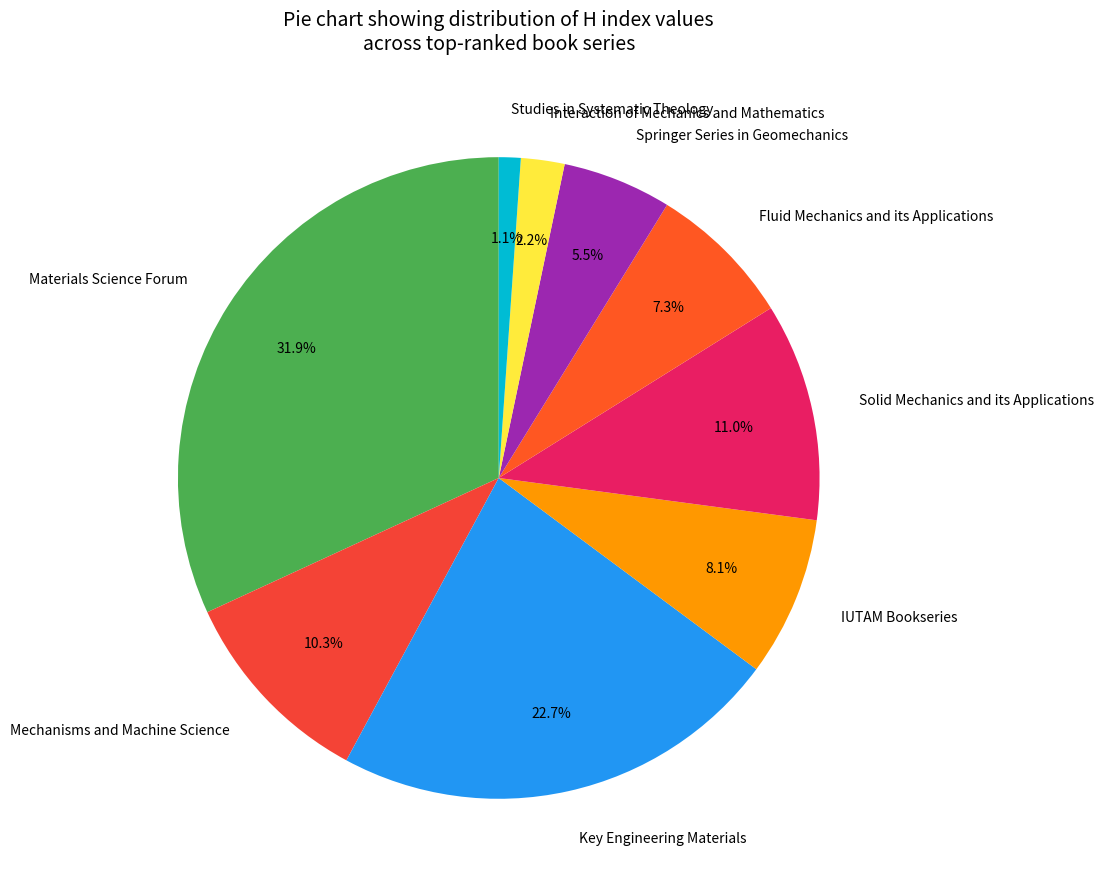

Is it true that IUTAM Bookseries is 8% of the pie?

True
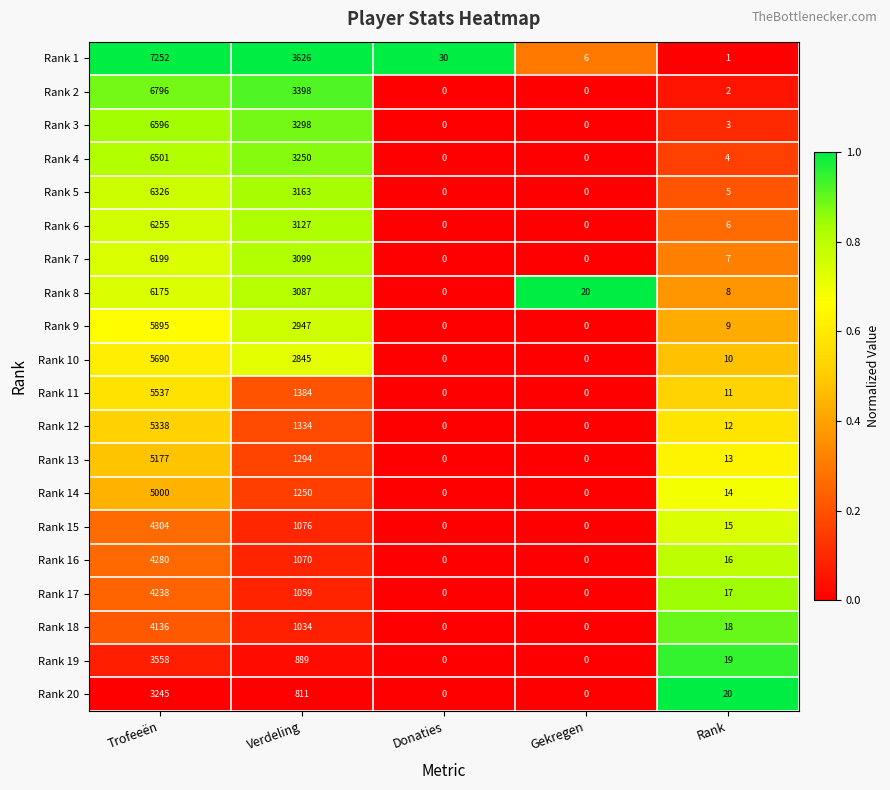

At how many categories does at least one series exceed 0?

5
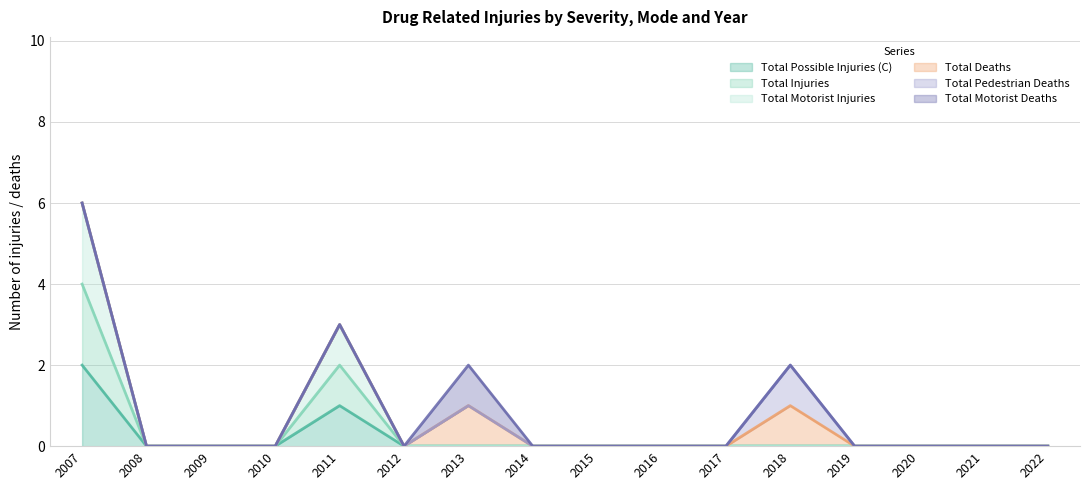

Does the chart have visible grid lines?

Yes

----

Written task: Write out all the records again, swapping "chart" for "graph" and changing nothing else. Leave the pictures out.

Output of the task:
Is it true that IUTAM Bookseries is 8% of the pie?

True

At how many categories does at least one series exceed 0?

5

Does the graph have visible grid lines?

Yes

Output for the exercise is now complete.